# Communication



## Georgia133 (Mar 25, 2020)

So I've been wondering for a while now. How does callsigns get assigned on operations? Meaning like for example: bravo 1-2 or bravo 0-6. What does the numbers stand for.


----------



## Marauder06 (Mar 25, 2020)

Every unit is different, and some techniques are unit-specific so we won't be discussing them here.

One very common way of assigning call signs is by unit (e.g. Bravo Company) and then by subordinate unit designation.

So for example, a platoon leader of Second Platoon, Bravo Company might be Bravo-2.

Additionally, there are designations loosely based on the Napoleonic staff model. For example,a battalion personnel officer might go by the battalion nickname (e.g. Bulldogs) and the staff designation (S1). "Bulldog-1."

Under this system, the "6" generally represents the leader, "5" is the deputy or XO, "7" is the noncommissioned officer in charge.

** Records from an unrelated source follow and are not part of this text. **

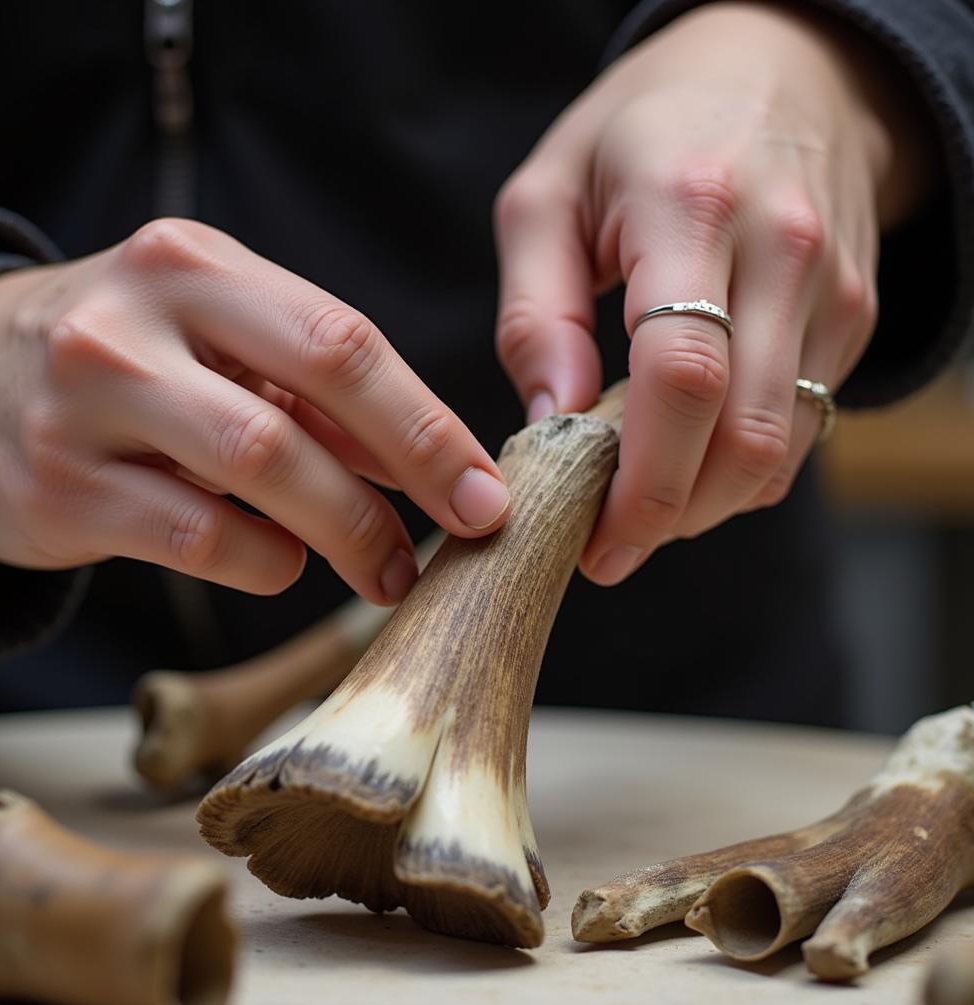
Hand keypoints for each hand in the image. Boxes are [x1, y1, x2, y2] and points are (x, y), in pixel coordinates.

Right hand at [0, 219, 510, 602]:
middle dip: (408, 473)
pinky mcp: (55, 487)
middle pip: (306, 400)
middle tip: (466, 533)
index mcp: (198, 268)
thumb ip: (315, 394)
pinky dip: (261, 560)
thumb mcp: (216, 343)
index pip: (344, 341)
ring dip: (345, 530)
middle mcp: (136, 320)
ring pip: (255, 469)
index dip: (428, 423)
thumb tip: (428, 461)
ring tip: (386, 568)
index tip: (488, 489)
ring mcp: (86, 402)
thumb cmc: (129, 360)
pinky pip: (195, 536)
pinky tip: (281, 562)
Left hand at [494, 2, 931, 583]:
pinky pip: (801, 429)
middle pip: (743, 437)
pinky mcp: (853, 318)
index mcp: (692, 208)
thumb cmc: (643, 130)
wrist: (782, 69)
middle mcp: (782, 253)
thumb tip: (550, 422)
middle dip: (671, 517)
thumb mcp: (549, 193)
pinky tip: (686, 463)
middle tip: (607, 550)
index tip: (593, 541)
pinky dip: (739, 470)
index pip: (683, 376)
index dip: (640, 483)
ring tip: (638, 509)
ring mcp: (832, 291)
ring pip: (781, 450)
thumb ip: (536, 311)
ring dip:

"Actual" means the actual person assigned the call sign (e.g. "This is Bravo 2-6 actual," as compared to someone else answering the call on that person's behalf. The person carrying the radio often adds an R or "Romeo" to the call sign to limit confusion (This is Bravo 2-6 Romeo, over!).

Those are common ways of doing call signs.  Some units use nicknames, some assignments are random.  It depends largely on how much OPSEC is required.  I've been in units where we just used peoples' names.


----------



## DasBoot (Mar 25, 2020)

It’s by unit, and more specifically command. It’s all pre-determined by the unit. You don’t choose them. It’s all kept under wraps too.


----------



## Teufel (Mar 25, 2020)

We had a little more flexibility in the infantry. My battalion told us to pick callsigns that started with the same letters as our company designations. For example, I was the commander of Hotel Company, so my call sign had to start with H. They would run it through the system and see if another that call sign already belonged to another unit or not. My battalion was stationed in Hawaii so I asked to take the call sign humuhumunukunukuapua'a after the Hawaiian state fish. Someone else must have already taken it because my request was denied and we ended up with the call sign Hammerhead after the shark that populates the Kaneohe Bay near our base.


----------



## 0699 (Mar 25, 2020)

In some units, the letters and numbers are assigned randomly so that there's no way to determine who is who based on their call sign.  Alfa 27 might be the call sign for the battalion commander, while Kilo 42 might be the XO's call sign.  Completely random.  Pattern analysis might give away some context, but it's not like you can go "Bravo 23, must be the third squad from the second platoon in Bravo Company".


----------



## Georgia133 (Mar 25, 2020)

0699 said:


> In some units, the letters and numbers are assigned randomly so that there's no way to determine who is who based on their call sign.  Alfa 27 might be the call sign for the battalion commander, while Kilo 42 might be the XO's call sign.  Completely random.  Pattern analysis might give away some context, but it's not like you can go "Bravo 23, must be the third squad from the second platoon in Bravo Company".


Ohhh that makes sense.


----------



## Georgia133 (Mar 25, 2020)

DasBoot said:


> It’s by unit, and more specifically command. It’s all pre-determined by the unit. You don’t choose them. It’s all kept under wraps too.


I see.


----------



## Georgia133 (Mar 25, 2020)

Marauder06 said:


> Every unit is different, and some techniques are unit-specific so we won't be discussing them here.
> 
> One very common way of assigning call signs is by unit (e.g. Bravo Company) and then by subordinate unit designation.
> 
> ...


Right. I thought "actual" meant the element leader. Im sure that's unit specific too. Thanks for clearing it up for me


----------



## AWP (Mar 25, 2020)

There's no unified standard for ground or air units.


----------